🤖 AI Summary
To address the severe degradation in tail-class performance caused by the coexistence of non-IID and long-tailed data distributions in federated learning, this paper proposes the first class-aware prompt tuning framework for vision-language models (VLMs). Methodologically, we introduce a dual-prompt coordination mechanism—comprising a generic prompt and a class-aware prompt—to jointly facilitate global knowledge aggregation and enhance discriminability for tail classes. Furthermore, we propose a heterogeneity-aware client clustering strategy based on distributional similarity to enable data-driven knowledge sharing while preserving tail-class representations. Technically, our approach integrates CLIP fine-tuning, learnable prompt optimization, federated aggregation, and a tailored long-tailed loss function. Extensive experiments on multiple long-tailed benchmark datasets demonstrate a 12.7% improvement in average tail-class accuracy, with no compromise to overall model accuracy—outperforming existing federated long-tailed learning methods by a significant margin.
📝 Abstract
Effectively handling the co-occurrence of non-IID data and long-tailed distributions remains a critical challenge in federated learning. While fine-tuning vision-language models (VLMs) like CLIP has shown to be promising in addressing non-IID data challenges, this approach leads to severe degradation of tail classes in federated long-tailed scenarios.

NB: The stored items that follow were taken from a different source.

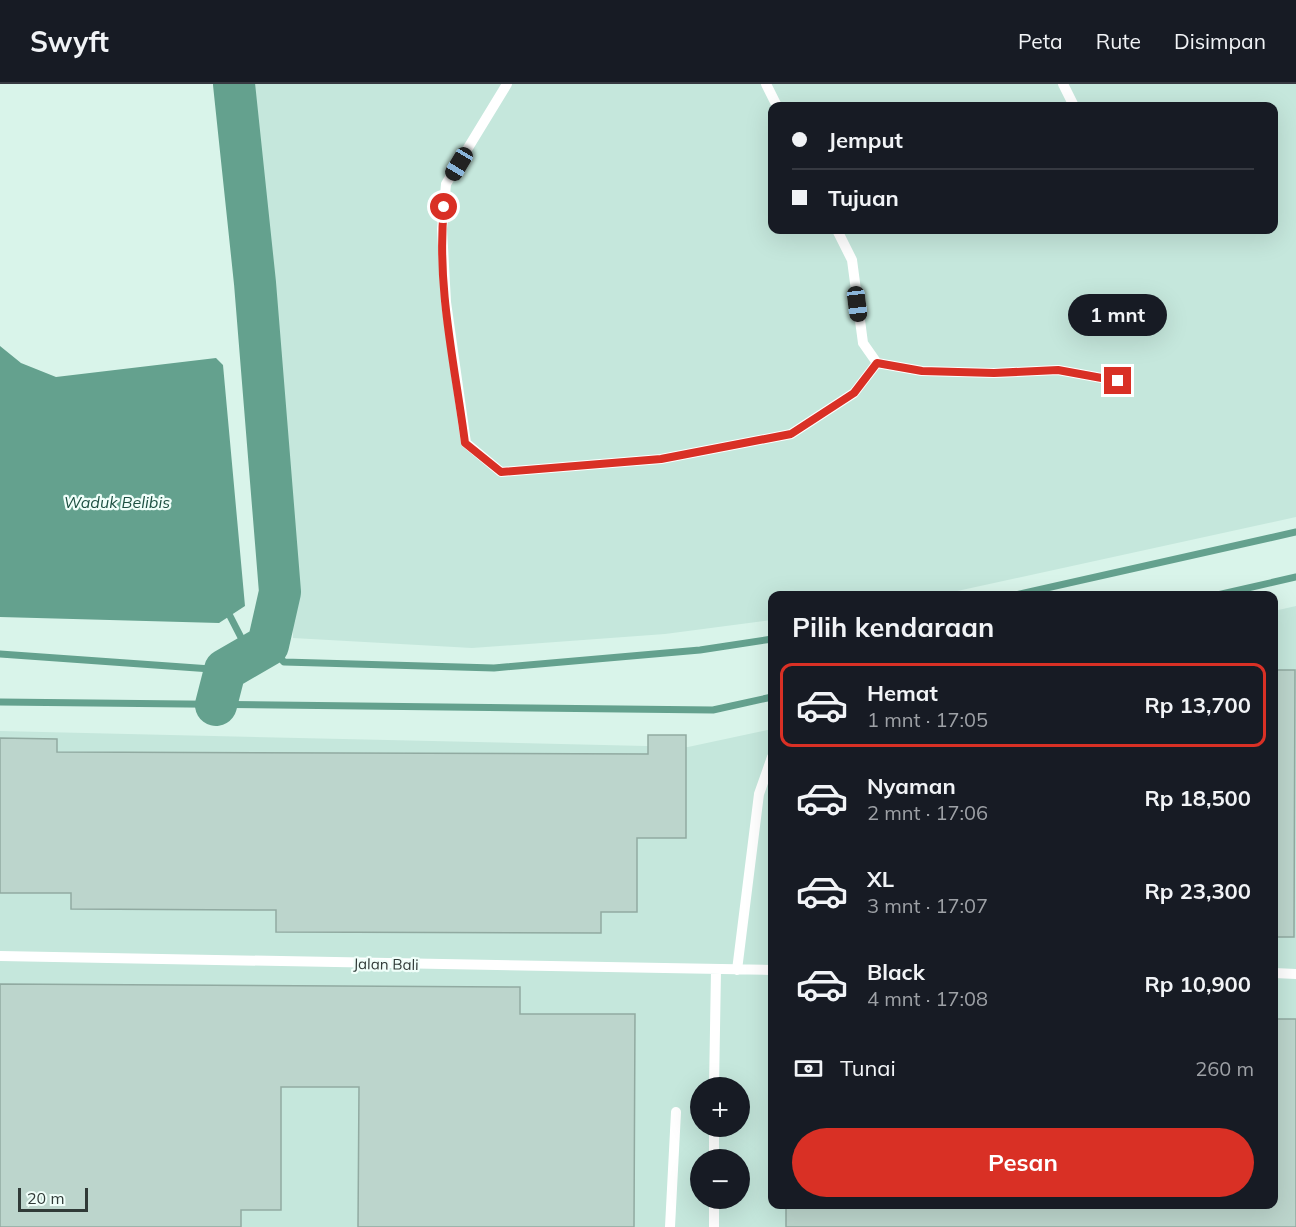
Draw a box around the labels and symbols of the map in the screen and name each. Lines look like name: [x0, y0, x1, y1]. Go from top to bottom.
car: [442, 144, 476, 184]
route start: [430, 193, 457, 220]
car: [846, 285, 868, 323]
callout: 1 mnt: [1068, 294, 1168, 336]
route end: [1104, 367, 1131, 394]
water label: Waduk Belibis: [64, 492, 170, 512]
street label: Jalan Bali: [353, 954, 419, 974]
scale bar: [18, 1185, 88, 1212]

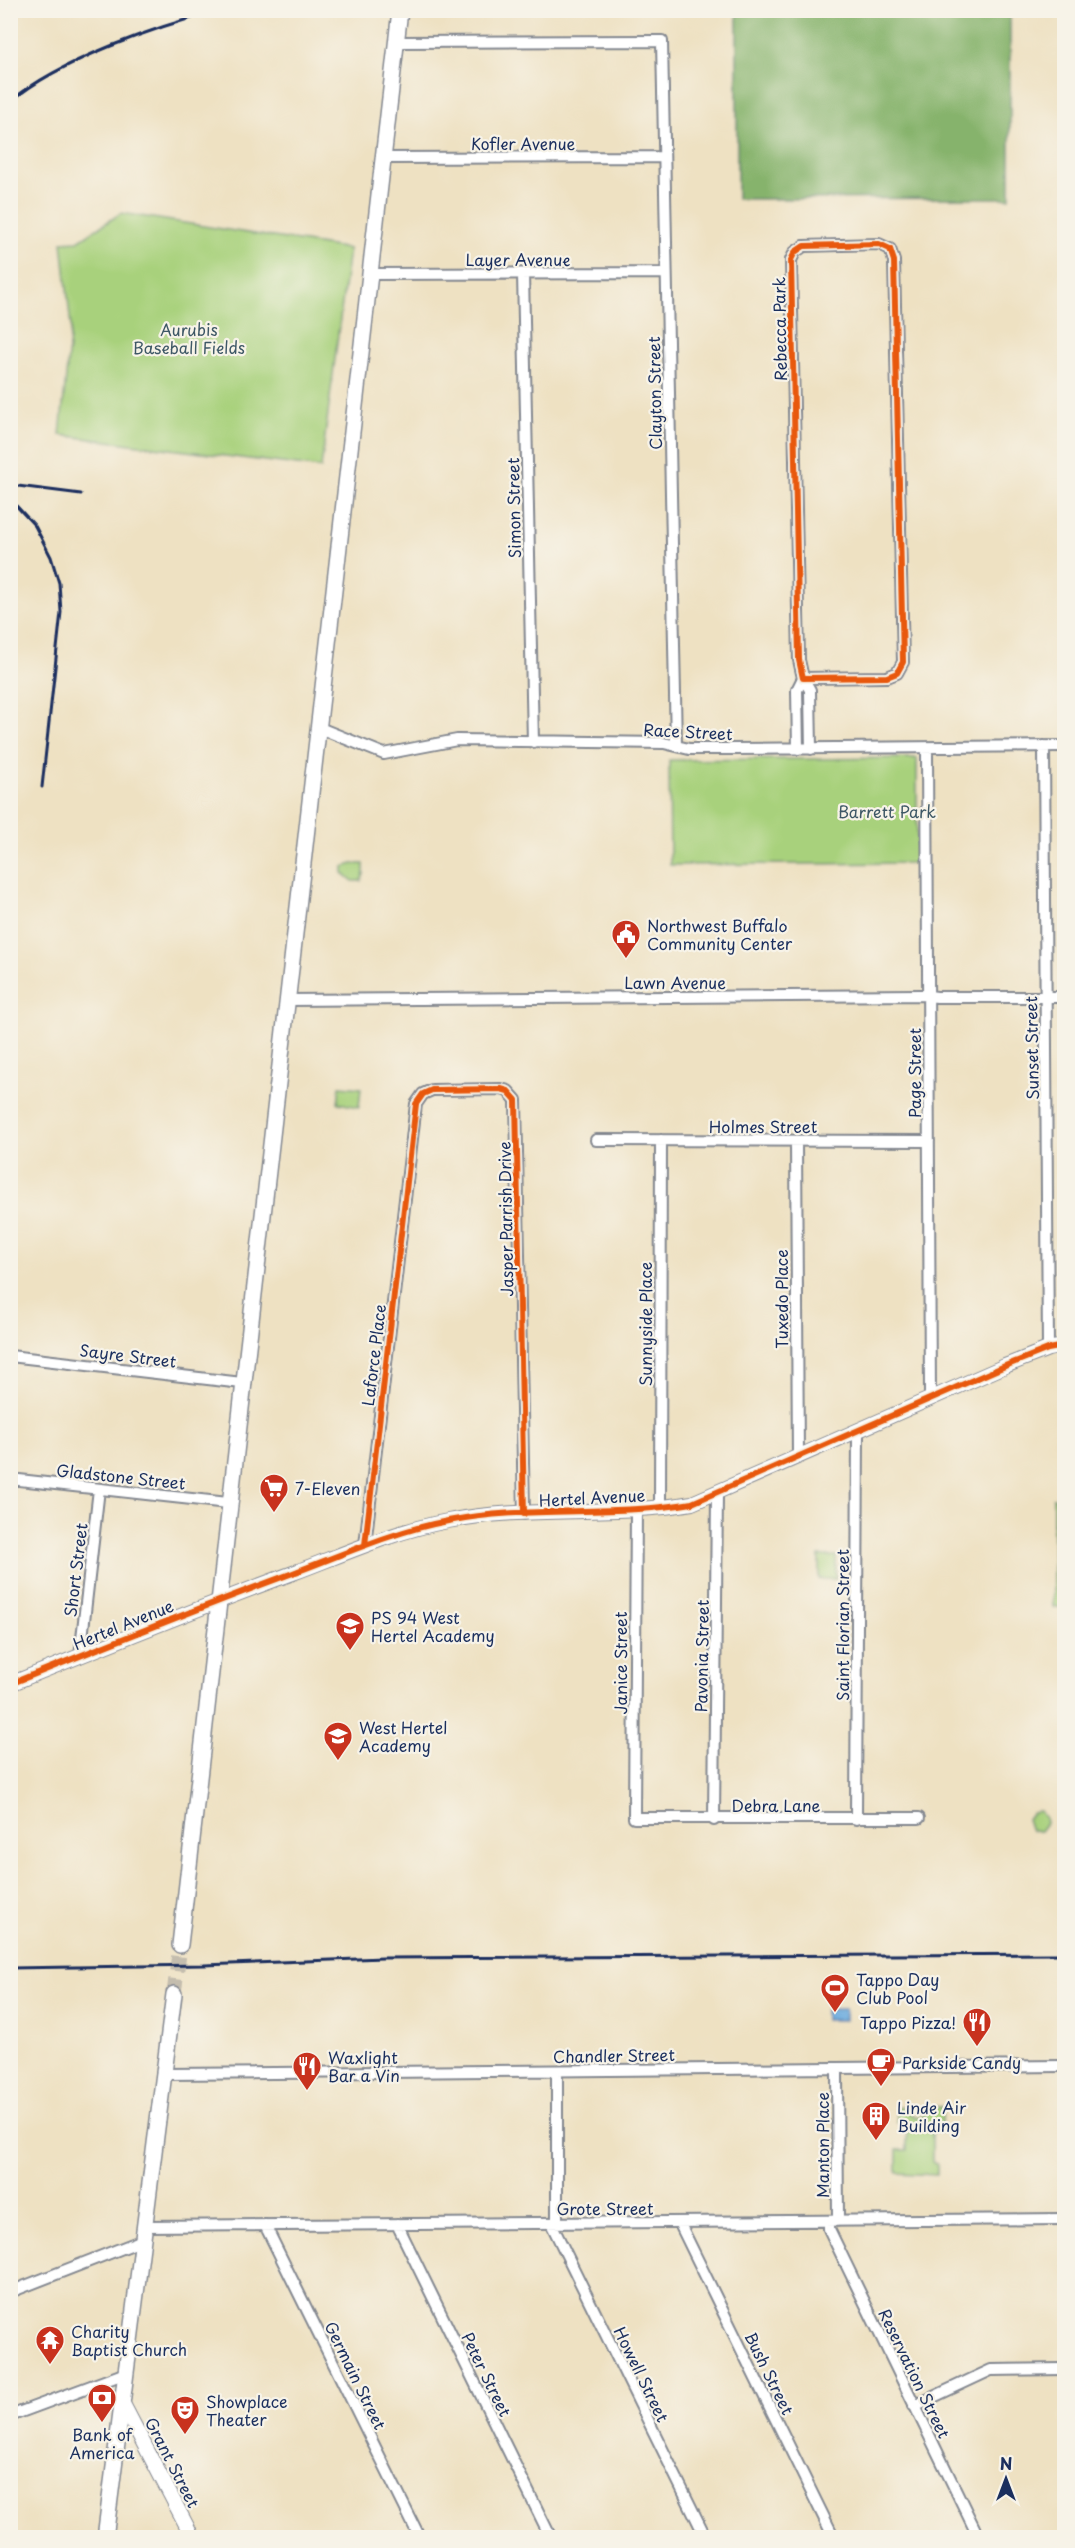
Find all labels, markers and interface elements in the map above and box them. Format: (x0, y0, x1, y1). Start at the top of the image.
street label: Kofler Avenue (471, 131, 575, 155)
street label: Layer Avenue (466, 247, 571, 271)
street label: Rebecca Park (766, 277, 792, 381)
park label: Aurubis Baseball Fields (133, 317, 245, 359)
street label: Clayton Street (641, 336, 667, 450)
street label: Simon Street (500, 457, 526, 559)
street label: Race Street (643, 717, 734, 745)
park label: Barrett Park (838, 799, 936, 823)
place label: Northwest Buffalo Community Center (647, 913, 793, 955)
public building icon: Northwest Buffalo Community Center (610, 918, 642, 960)
street label: Lawn Avenue (624, 970, 726, 994)
street label: Sunset Street (1018, 995, 1044, 1100)
street label: Page Street (902, 1028, 926, 1118)
street label: Holmes Street (709, 1114, 818, 1138)
street label: Jasper Parrish Drive (492, 1141, 518, 1297)
street label: Tuxedo Place (769, 1249, 793, 1349)
street label: Sunnyside Place (633, 1262, 657, 1386)
street label: Laforce Place (355, 1303, 391, 1407)
street label: Sayre Street (78, 1337, 178, 1373)
street label: Gladstone Street (55, 1457, 187, 1495)
supermarket icon: 7-Eleven (258, 1472, 290, 1514)
place label: 7-Eleven (295, 1476, 360, 1500)
street label: Hertel Avenue (538, 1482, 646, 1512)
street label: Short Street (57, 1521, 93, 1618)
street label: Saint Florian Street (830, 1549, 854, 1701)
street label: Hertel Avenue (69, 1593, 177, 1655)
street label: Pavonia Street (688, 1599, 714, 1713)
place label: PS 94 West Hertel Academy (371, 1605, 495, 1647)
school or university icon: PS 94 West Hertel Academy (334, 1610, 366, 1652)
street label: Janice Street (608, 1611, 632, 1715)
place label: West Hertel Academy (359, 1715, 447, 1757)
school or university icon: West Hertel Academy (322, 1720, 354, 1762)
street label: Debra Lane (731, 1793, 821, 1817)
place label: Tappo Day Club Pool (856, 1967, 939, 2009)
sports icon: Tappo Day Club Pool (819, 1972, 851, 2014)
restaurant icon: Tappo Pizza! (961, 2006, 993, 2048)
place label: Tappo Pizza! (860, 2010, 956, 2034)
street label: Chandler Street (553, 2042, 676, 2068)
place label: Waxlight Bar a Vin (328, 2045, 400, 2087)
cafe icon: Parkside Candy (865, 2046, 897, 2088)
restaurant icon: Waxlight Bar a Vin (291, 2050, 323, 2092)
place label: Parkside Candy (902, 2050, 1021, 2074)
street label: Manton Place (810, 2092, 834, 2198)
place label: Linde Air Building (897, 2095, 967, 2137)
building icon: Linde Air Building (860, 2100, 892, 2142)
street label: Grote Street (556, 2196, 654, 2220)
street label: Reservation Street (873, 2304, 957, 2442)
street label: Germain Street (319, 2317, 393, 2434)
place label: Charity Baptist Church (71, 2319, 187, 2361)
street label: Howell Street (609, 2322, 676, 2426)
temple icon: Charity Baptist Church (34, 2324, 66, 2366)
street label: Peter Street (456, 2328, 518, 2421)
street label: Bush Street (740, 2328, 801, 2419)
bank icon: Bank of America (86, 2382, 118, 2424)
place label: Showplace Theater (206, 2389, 288, 2431)
theatre icon: Showplace Theater (169, 2394, 201, 2436)
street label: Grant Street (140, 2413, 206, 2512)
place label: Bank of America (70, 2422, 134, 2464)
north arrow (976, 2449, 1036, 2509)
text: N (1000, 2451, 1012, 2475)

Under the composite effects of strong non-IID data distribution and long-tailed class imbalances, VLM fine-tuning may even fail to yield any improvement. To address this issue, we propose Class-Aware Prompt Learning for Federated Long-tailed Learning (CAPT), a novel framework that leverages a pre-trained VLM to effectively handle both data heterogeneity and long-tailed distributions. CAPT introduces a dual-prompt mechanism that synergizes general and class-aware prompts, enabling the framework to capture global trends while preserving class-specific knowledge. To better aggregate and share knowledge across clients, we introduce a heterogeneity-aware client clustering strategy that groups clients based on their data distributions, enabling efficient collaboration and knowledge sharing. Extensive experiments on various long-tailed datasets with different levels of data heterogeneity demonstrate that CAPT significantly improves tail class performance without compromising overall accuracy, outperforming state-of-the-art methods in federated long-tailed learning scenarios.